SOURCE RECORDS:
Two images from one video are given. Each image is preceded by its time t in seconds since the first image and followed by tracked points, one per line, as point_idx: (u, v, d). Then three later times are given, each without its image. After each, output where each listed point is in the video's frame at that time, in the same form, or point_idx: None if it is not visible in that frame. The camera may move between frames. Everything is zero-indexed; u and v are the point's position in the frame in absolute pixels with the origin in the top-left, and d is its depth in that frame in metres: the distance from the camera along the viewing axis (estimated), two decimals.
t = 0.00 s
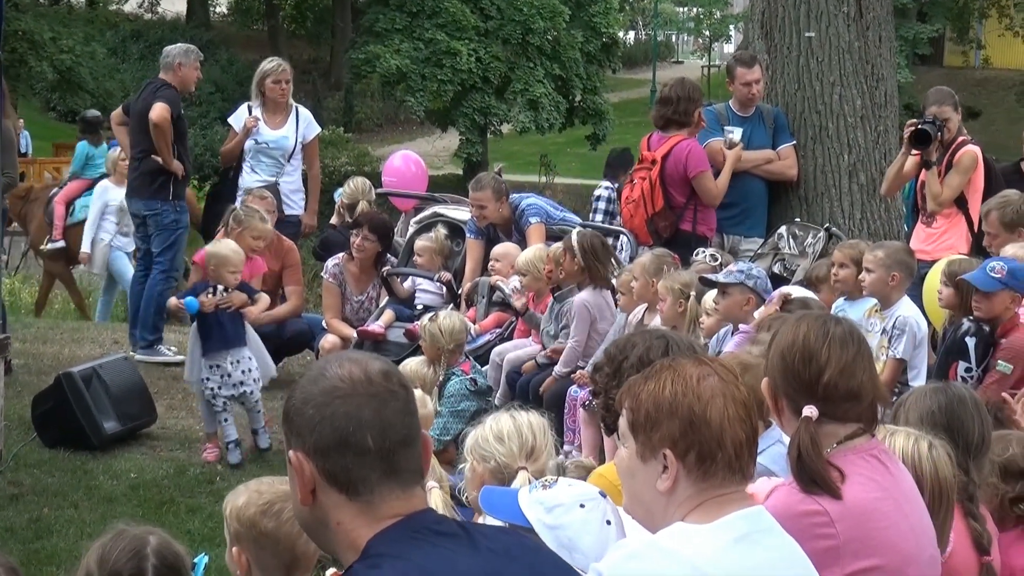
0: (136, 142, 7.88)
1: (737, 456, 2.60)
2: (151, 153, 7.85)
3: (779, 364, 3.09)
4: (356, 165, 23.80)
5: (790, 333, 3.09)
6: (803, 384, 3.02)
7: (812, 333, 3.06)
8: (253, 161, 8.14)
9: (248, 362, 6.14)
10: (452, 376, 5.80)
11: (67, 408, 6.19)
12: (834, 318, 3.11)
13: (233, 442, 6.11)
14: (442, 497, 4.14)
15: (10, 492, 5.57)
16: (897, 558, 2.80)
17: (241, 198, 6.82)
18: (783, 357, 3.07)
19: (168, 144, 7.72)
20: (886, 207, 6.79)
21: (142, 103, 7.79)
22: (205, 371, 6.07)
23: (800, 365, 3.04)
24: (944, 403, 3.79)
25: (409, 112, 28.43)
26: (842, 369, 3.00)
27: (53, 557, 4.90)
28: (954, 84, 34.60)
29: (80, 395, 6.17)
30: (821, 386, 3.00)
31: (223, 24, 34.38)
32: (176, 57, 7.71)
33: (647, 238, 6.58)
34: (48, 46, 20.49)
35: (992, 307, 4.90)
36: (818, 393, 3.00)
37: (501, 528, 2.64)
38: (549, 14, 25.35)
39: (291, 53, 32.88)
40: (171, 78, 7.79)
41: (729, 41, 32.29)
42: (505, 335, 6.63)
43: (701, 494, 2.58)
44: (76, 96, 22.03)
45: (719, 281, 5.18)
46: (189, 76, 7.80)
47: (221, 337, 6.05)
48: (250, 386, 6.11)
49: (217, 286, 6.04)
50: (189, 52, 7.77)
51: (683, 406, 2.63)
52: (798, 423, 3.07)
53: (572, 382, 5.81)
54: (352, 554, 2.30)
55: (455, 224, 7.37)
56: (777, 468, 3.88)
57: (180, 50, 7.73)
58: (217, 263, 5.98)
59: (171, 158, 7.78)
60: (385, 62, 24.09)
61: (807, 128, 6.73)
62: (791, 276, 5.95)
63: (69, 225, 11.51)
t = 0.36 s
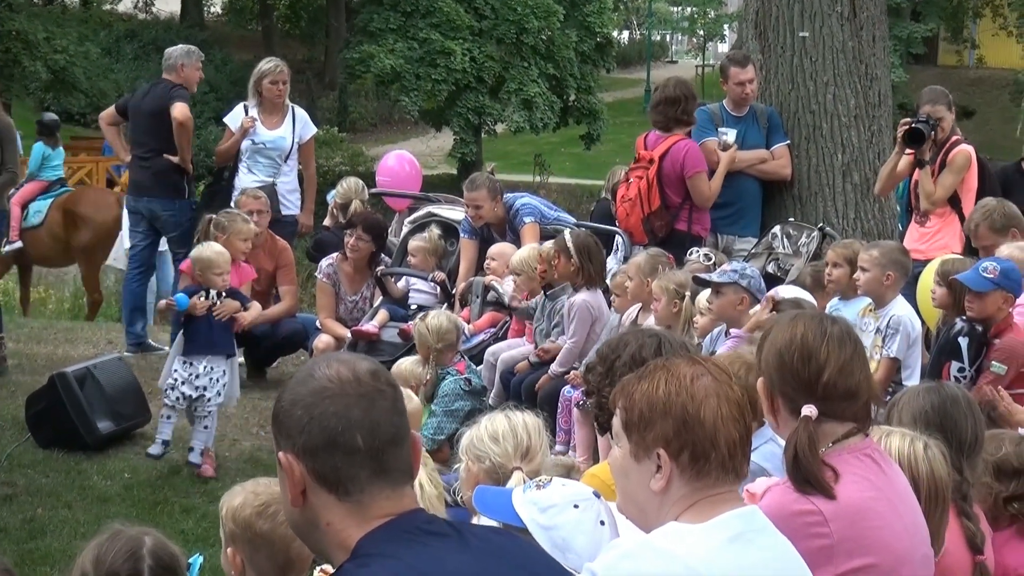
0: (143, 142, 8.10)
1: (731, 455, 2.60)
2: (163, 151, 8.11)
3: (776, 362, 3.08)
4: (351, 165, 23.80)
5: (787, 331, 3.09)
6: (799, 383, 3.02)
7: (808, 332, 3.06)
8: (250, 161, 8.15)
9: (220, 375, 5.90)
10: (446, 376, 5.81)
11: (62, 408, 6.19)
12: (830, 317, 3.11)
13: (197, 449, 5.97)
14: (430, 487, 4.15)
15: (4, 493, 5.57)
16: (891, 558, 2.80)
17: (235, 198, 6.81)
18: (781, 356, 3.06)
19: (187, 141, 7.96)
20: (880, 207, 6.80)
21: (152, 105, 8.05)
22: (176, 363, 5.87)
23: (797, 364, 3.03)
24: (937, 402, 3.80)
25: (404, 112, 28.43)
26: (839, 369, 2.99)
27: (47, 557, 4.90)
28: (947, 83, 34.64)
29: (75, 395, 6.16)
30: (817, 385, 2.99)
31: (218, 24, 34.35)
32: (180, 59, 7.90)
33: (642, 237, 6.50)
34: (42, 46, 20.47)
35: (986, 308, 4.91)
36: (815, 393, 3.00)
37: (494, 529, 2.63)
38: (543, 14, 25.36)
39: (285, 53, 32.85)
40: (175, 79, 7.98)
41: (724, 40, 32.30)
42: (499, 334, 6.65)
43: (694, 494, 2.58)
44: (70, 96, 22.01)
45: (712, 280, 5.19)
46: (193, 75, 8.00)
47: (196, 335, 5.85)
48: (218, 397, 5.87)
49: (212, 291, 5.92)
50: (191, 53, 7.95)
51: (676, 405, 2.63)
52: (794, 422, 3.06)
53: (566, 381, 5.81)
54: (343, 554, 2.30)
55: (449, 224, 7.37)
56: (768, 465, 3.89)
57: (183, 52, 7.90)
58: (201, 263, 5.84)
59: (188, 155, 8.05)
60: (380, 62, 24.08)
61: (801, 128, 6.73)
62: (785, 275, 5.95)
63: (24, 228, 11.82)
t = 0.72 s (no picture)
0: (175, 152, 8.37)
1: (725, 459, 2.59)
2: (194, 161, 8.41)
3: (804, 364, 2.98)
4: (349, 168, 23.81)
5: (813, 334, 3.00)
6: (834, 389, 2.96)
7: (838, 336, 3.00)
8: (252, 166, 8.09)
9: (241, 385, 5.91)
10: (446, 378, 5.82)
11: (60, 411, 6.18)
12: (843, 320, 3.08)
13: (237, 460, 5.91)
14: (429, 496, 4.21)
15: (3, 496, 5.57)
16: (894, 560, 2.81)
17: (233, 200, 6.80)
18: (813, 358, 2.97)
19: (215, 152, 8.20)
20: (879, 210, 6.80)
21: (183, 115, 8.30)
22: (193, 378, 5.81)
23: (833, 370, 2.96)
24: (936, 405, 3.81)
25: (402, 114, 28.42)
26: (871, 377, 3.01)
27: (46, 560, 4.90)
28: (946, 86, 34.67)
29: (74, 397, 6.16)
30: (853, 392, 2.96)
31: (217, 27, 34.31)
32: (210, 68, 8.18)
33: (644, 240, 6.55)
34: (42, 49, 20.38)
35: (986, 311, 4.91)
36: (850, 398, 2.97)
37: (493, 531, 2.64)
38: (541, 16, 25.38)
39: (284, 55, 32.83)
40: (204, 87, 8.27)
41: (722, 43, 32.32)
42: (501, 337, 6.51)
43: (690, 498, 2.58)
44: (69, 99, 21.96)
45: (710, 284, 5.16)
46: (221, 85, 8.28)
47: (216, 353, 5.81)
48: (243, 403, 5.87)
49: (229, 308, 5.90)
50: (220, 62, 8.24)
51: (670, 408, 2.63)
52: (814, 426, 2.98)
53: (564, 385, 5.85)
54: (343, 557, 2.30)
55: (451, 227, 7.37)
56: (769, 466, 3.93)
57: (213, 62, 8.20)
58: (219, 278, 5.81)
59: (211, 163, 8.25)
60: (378, 64, 24.09)
61: (800, 130, 6.73)
62: (784, 278, 5.96)
63: None
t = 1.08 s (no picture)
0: (192, 151, 8.38)
1: (716, 461, 2.59)
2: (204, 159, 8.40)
3: (795, 368, 2.97)
4: (345, 171, 23.83)
5: (805, 338, 2.99)
6: (827, 392, 2.95)
7: (831, 339, 3.00)
8: (248, 167, 8.15)
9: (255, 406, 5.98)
10: (441, 381, 5.83)
11: (55, 414, 6.18)
12: (834, 323, 3.09)
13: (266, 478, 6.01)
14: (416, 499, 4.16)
15: None
16: (890, 562, 2.80)
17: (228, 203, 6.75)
18: (804, 362, 2.97)
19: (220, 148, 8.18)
20: (873, 211, 6.80)
21: (200, 115, 8.32)
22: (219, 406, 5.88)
23: (825, 373, 2.95)
24: (928, 406, 3.82)
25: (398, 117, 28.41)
26: (864, 378, 3.01)
27: (41, 563, 4.89)
28: (940, 88, 34.71)
29: (69, 401, 6.16)
30: (846, 395, 2.96)
31: (212, 29, 34.30)
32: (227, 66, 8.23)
33: (641, 241, 6.52)
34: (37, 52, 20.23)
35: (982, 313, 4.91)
36: (844, 401, 2.97)
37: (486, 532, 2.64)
38: (536, 19, 25.44)
39: (279, 58, 32.83)
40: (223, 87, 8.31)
41: (717, 45, 32.33)
42: (493, 340, 6.59)
43: (683, 500, 2.58)
44: (64, 102, 21.98)
45: (701, 286, 5.12)
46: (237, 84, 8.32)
47: (238, 380, 5.86)
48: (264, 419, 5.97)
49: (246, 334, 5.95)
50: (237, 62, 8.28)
51: (661, 410, 2.63)
52: (808, 429, 2.98)
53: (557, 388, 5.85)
54: (335, 559, 2.30)
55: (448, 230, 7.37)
56: (762, 470, 3.95)
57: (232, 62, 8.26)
58: (244, 307, 5.84)
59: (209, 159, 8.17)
60: (374, 67, 24.09)
61: (794, 132, 6.72)
62: (777, 280, 5.98)
63: None
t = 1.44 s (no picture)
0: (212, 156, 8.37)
1: (709, 462, 2.59)
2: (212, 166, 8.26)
3: (788, 370, 2.98)
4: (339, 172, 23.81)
5: (798, 340, 3.00)
6: (820, 394, 2.96)
7: (823, 341, 3.00)
8: (252, 168, 8.15)
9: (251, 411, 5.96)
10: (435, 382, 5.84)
11: (48, 414, 6.17)
12: (827, 325, 3.09)
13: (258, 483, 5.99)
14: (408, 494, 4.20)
15: None
16: (883, 563, 2.81)
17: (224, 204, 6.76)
18: (797, 364, 2.97)
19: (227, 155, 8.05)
20: (867, 213, 6.81)
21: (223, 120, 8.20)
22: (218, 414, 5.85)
23: (818, 376, 2.96)
24: (921, 408, 3.82)
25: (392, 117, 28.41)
26: (856, 380, 3.02)
27: (34, 564, 4.89)
28: (933, 89, 34.73)
29: (62, 401, 6.16)
30: (839, 396, 2.97)
31: (205, 30, 34.25)
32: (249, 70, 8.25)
33: (647, 242, 6.42)
34: (30, 51, 20.15)
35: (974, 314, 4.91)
36: (837, 403, 2.98)
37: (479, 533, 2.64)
38: (530, 20, 25.44)
39: (272, 59, 32.80)
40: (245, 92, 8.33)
41: (710, 47, 32.35)
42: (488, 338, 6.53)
43: (677, 501, 2.58)
44: (57, 102, 21.98)
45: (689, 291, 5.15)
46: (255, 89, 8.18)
47: (236, 389, 5.83)
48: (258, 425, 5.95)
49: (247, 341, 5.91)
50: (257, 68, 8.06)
51: (655, 411, 2.63)
52: (802, 431, 2.98)
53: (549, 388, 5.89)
54: (329, 559, 2.29)
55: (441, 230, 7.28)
56: (755, 471, 3.95)
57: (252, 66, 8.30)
58: (243, 312, 5.81)
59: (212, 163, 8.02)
60: (367, 68, 24.08)
61: (788, 134, 6.72)
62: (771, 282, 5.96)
63: None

TASK GOAL: Taking the entries above, extract every line from the one bearing "2: (151, 153, 7.85)" through the one bearing "22: (176, 363, 5.87)", exactly, with no pictures.

THE COMPLETED TASK:
2: (151, 153, 7.85)
3: (779, 364, 3.09)
4: (356, 165, 23.80)
5: (790, 333, 3.09)
6: (803, 384, 3.02)
7: (812, 333, 3.06)
8: (253, 161, 8.14)
9: (248, 362, 6.14)
10: (452, 376, 5.80)
11: (67, 408, 6.19)
12: (834, 318, 3.11)
13: (233, 442, 6.11)
14: (442, 497, 4.14)
15: (10, 492, 5.57)
16: (897, 558, 2.80)
17: (241, 198, 6.82)
18: (783, 357, 3.07)
19: (168, 144, 7.72)
20: (886, 207, 6.79)
21: (142, 103, 7.79)
22: (205, 371, 6.07)
23: (800, 365, 3.04)
24: (944, 403, 3.79)
25: (409, 112, 28.43)
26: (842, 369, 3.00)
27: (53, 557, 4.90)
28: (954, 84, 34.60)
29: (80, 395, 6.17)
30: (821, 386, 3.00)
31: (223, 24, 34.38)
32: (176, 57, 7.71)
33: (647, 238, 6.58)
34: (48, 46, 20.49)
35: (992, 307, 4.90)
36: (818, 393, 3.00)
37: (501, 528, 2.64)
38: (549, 14, 25.35)
39: (291, 53, 32.88)
40: (171, 78, 7.79)
41: (729, 41, 32.29)
42: (505, 335, 6.63)
43: (701, 494, 2.58)
44: (76, 96, 22.03)
45: (719, 281, 5.18)
46: (189, 76, 7.80)
47: (221, 337, 6.05)
48: (250, 386, 6.11)
49: (217, 286, 6.04)
50: (189, 52, 7.77)
51: (683, 406, 2.63)
52: (798, 423, 3.07)
53: (572, 382, 5.81)
54: (352, 554, 2.30)
55: (455, 224, 7.37)
56: (777, 468, 3.88)
57: (180, 50, 7.73)
58: (217, 263, 5.98)
59: (171, 158, 7.78)
60: (385, 62, 24.09)
61: (807, 128, 6.73)
62: (791, 276, 5.95)
63: (69, 225, 11.51)
t = 0.36 s
0: (143, 142, 8.10)
1: (731, 455, 2.60)
2: (163, 151, 8.11)
3: (776, 362, 3.08)
4: (351, 165, 23.80)
5: (787, 331, 3.09)
6: (799, 383, 3.02)
7: (808, 332, 3.06)
8: (250, 161, 8.15)
9: (220, 375, 5.90)
10: (446, 376, 5.81)
11: (62, 408, 6.19)
12: (830, 317, 3.11)
13: (197, 449, 5.97)
14: (430, 487, 4.15)
15: (4, 493, 5.57)
16: (891, 558, 2.80)
17: (235, 198, 6.81)
18: (781, 356, 3.06)
19: (187, 141, 7.96)
20: (880, 207, 6.80)
21: (152, 105, 8.05)
22: (176, 363, 5.87)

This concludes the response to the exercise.